Equally, it is in all of our interests to reduce the awful misery alcohol abuse can bring and the social disorder many towns experience every weekend. Think of what could be done in the health services if the 30 per cent of the money put into Accident and Emergency Department’s to deal with alcohol-related illnesses and events was available to improve patient care and social and justice services?
We need strong Government and public policy measures now because as a nation we are not as good at making choices for optimal health as we’d like to think we are.
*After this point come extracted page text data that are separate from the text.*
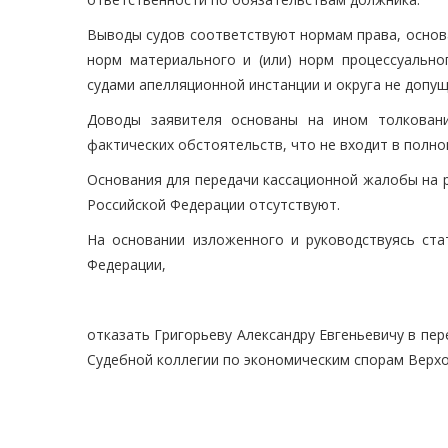
Выводы судов соответствуют нормам права, основ
норм материального и (или) норм процессуально
судами апелляционной инстанции и округа не допущ
Доводы заявителя основаны на ином толковани
фактических обстоятельств, что не входит в полн
Основания для передачи кассационной жалобы на 
Российской Федерации отсутствуют.
На основании изложенного и руководствуясь стат
Федерации,
отказать Григорьеву Александру Евгеньевичу в пе
Судебной коллегии по экономическим спорам Верхо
We respond less to education campaigns on the ill-effects of tobacco use and excessive alcohol consumption than we do to increases in the prices and reduced availability of those products. This is well illustrated in a recent survey of first year students in University College Cork that found that only 9 per cent would reduce consumption based on awareness of medical consequences, while 21 per cent would reduce their intake if the price of alcohol were to increase.
The widescale availability of alcohol in almost every convenience store is nothing to be proud of either. Patients of mine with alcohol problems often speak of their difficulty in making a simple trip to the shop for basic groceries where drink at pocket money prices is hard to avoid.
We know that initiatives around price and availability change behaviour, indeed Ireland led the way with the smoking ban using this formula. Campaigns advising us to ‘drink responsibly’ won’t change the drink culture; rather, actions on price and availability will have much greater effect, particularly on younger drinkers and harmful or hazardous drinkers.
This opinion piece by Professor Frank Murray appeared in the Irish Times on 6 February 2015.